- PASSAGE TO READ
▼▼▼

Elsevier

Computer Networks

Volume 113, 11 February 2017, Pages 1-16
Computer Networks

Fault-tolerant bandwidth reservation strategies for data transfers in high-performance networks

https://doi.org/10.1016/j.comnet.2016.11.003Get rights and content

Abstract

Many next-generation e-science applications require fast and reliable transfer of large volumes of data with guaranteed performance, which is typically enabled by the bandwidth reservation service in high-performance networks. One prominent issue in such network environments with large footprints is that node and link failures are inevitable, hence potentially degrading the quality of data transfer. We consider two generic types of bandwidth reservation requests (BRRs) concerning data transfer reliability: (i) to achieve the highest data transfer reliability under a given data transfer deadline, and (ii) to achieve the earliest data transfer completion time while satisfying a given data transfer reliability requirement. We propose two periodic bandwidth reservation algorithms with rigorous optimality proofs to optimize the scheduling of individual BRRs within BRR batches. The efficacy of the proposed algorithms is illustrated through extensive simulations in comparison with scheduling algorithms widely adopted in production networks in terms of various performance metrics.

▲▲▲

- EXERCISE TASKS
1. In the abstract on fault-tolerant bandwidth reservation, what do the authors propose to optimize the scheduling of individual BRRs within BRR batches?
2. Extend the abstract on fault-tolerant bandwidth reservation with a few sentences that pick up after its final sentence.

[Collected data entries]
▼▼▼

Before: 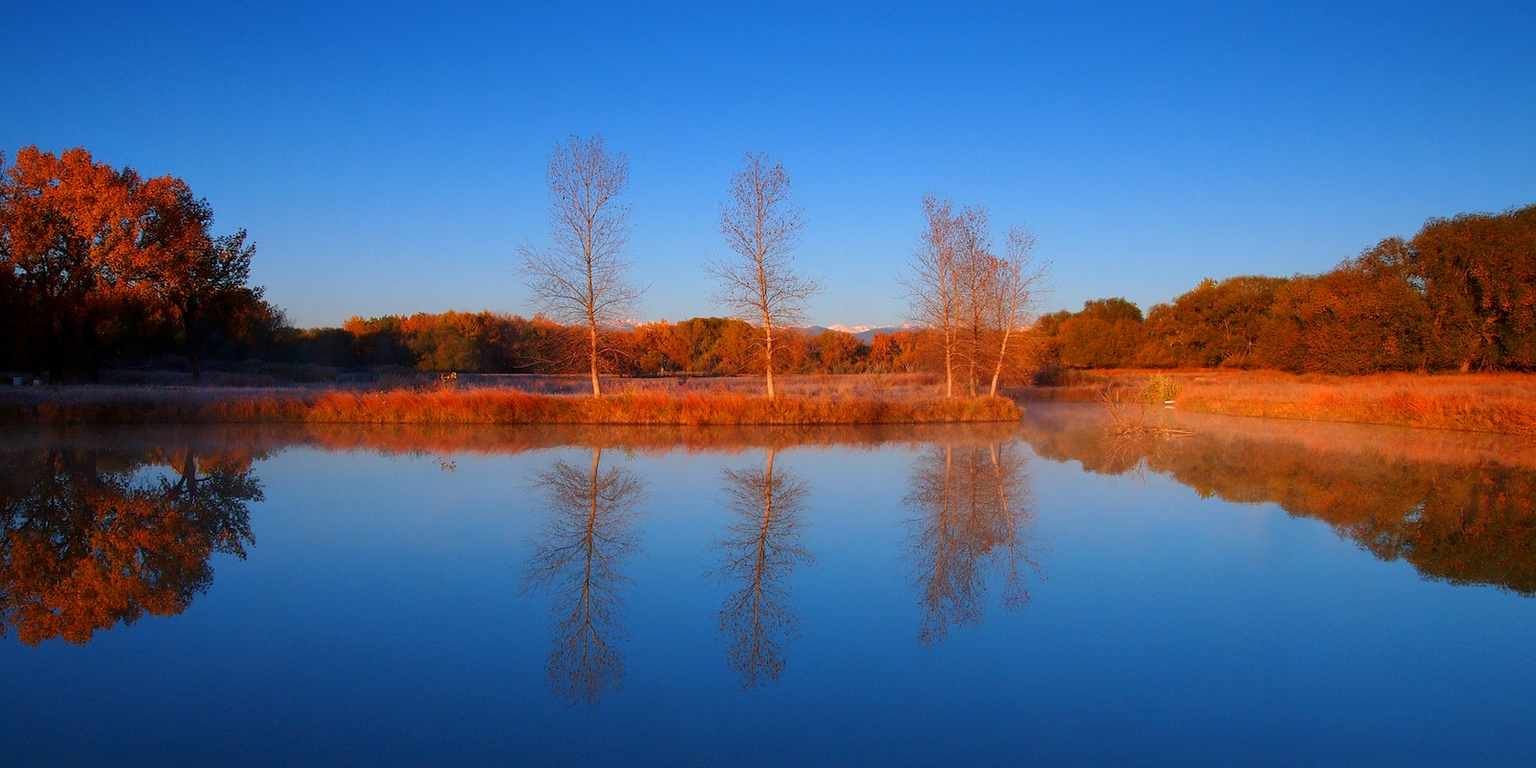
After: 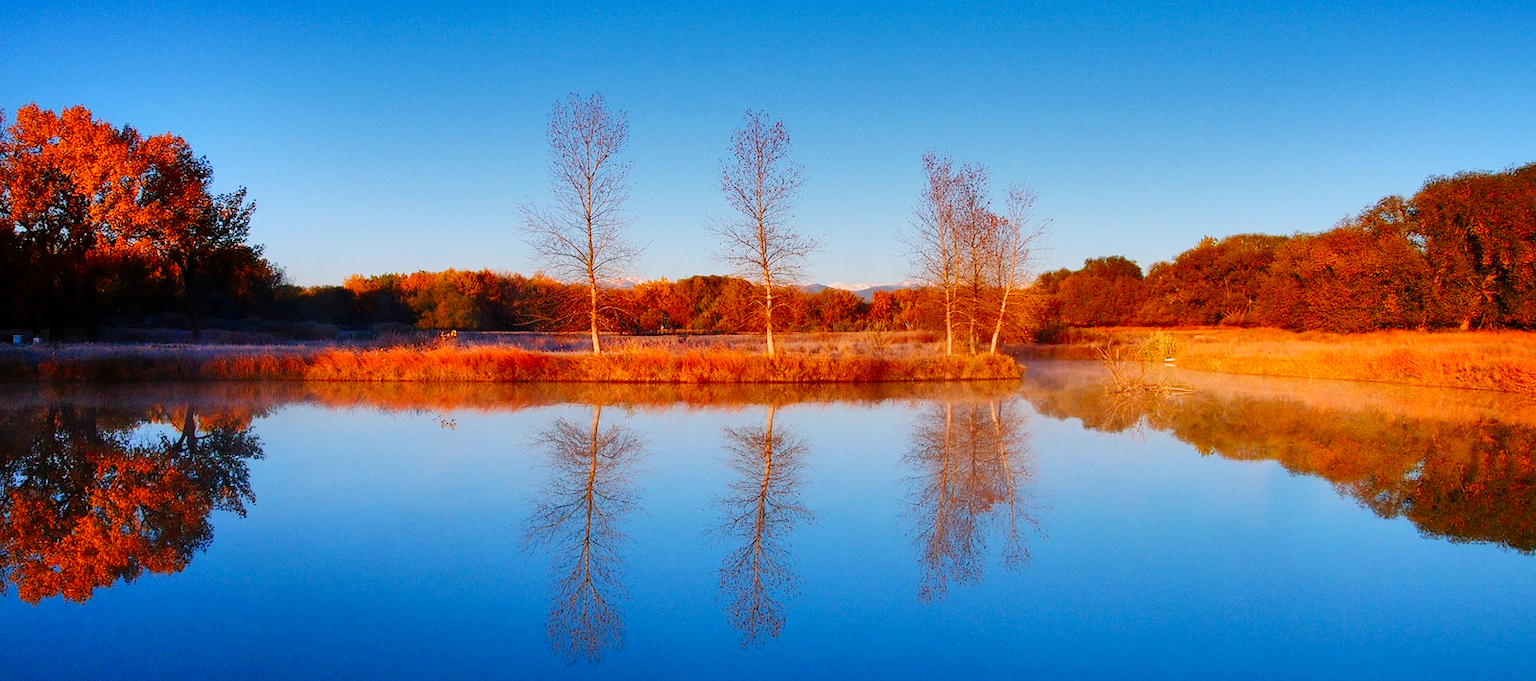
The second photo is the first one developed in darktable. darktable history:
contrast brightness saturation: contrast 0.1, brightness 0.02, saturation 0.02
shadows and highlights: white point adjustment -3.64, highlights -63.34, highlights color adjustment 42%, soften with gaussian
base curve: curves: ch0 [(0, 0) (0.008, 0.007) (0.022, 0.029) (0.048, 0.089) (0.092, 0.197) (0.191, 0.399) (0.275, 0.534) (0.357, 0.65) (0.477, 0.78) (0.542, 0.833) (0.799, 0.973) (1, 1)], preserve colors none
crop and rotate: top 5.609%, bottom 5.609%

▲▲▲

- OUTPUTS FOR THE TASKS
1. Two periodic bandwidth reservation algorithms with rigorous optimality proofs.

2.
Introduction

Extreme-scale distributed scientific applications often need to move large volumes of data, now frequently termed as “big data”, on the order of terabytes at present and petabytes or exabytes in the near future for collaborative data analysis and knowledge discovery [1], [2], [3]. For example, the fast-camera data from the large-scale data exploration process at the Korea Superconducting Tokamak Advanced Research (KSTAR) has reached 3.9 TB in 10 s [4], which makes the existing KSTAR workflow management systems hard-pressed to keep the pace. A promising solution is to quickly move the generated data to remote collaborative sites, such as Oak Ridge National Laboratory (ORNL) and National Energy Research Scientific Computing Center (NERSC), for near-real-time data analysis before it reaches the slow disk storage, which is known as in-flight analysis (or in-transit processing). If not transferred in a timely manner, the generated data may become stale and useless, resulting in a tremendous waste of resources [2]. Hence, providing fast and reliable data transfer with guaranteed performance has become a crucial task, especially in unstable networks.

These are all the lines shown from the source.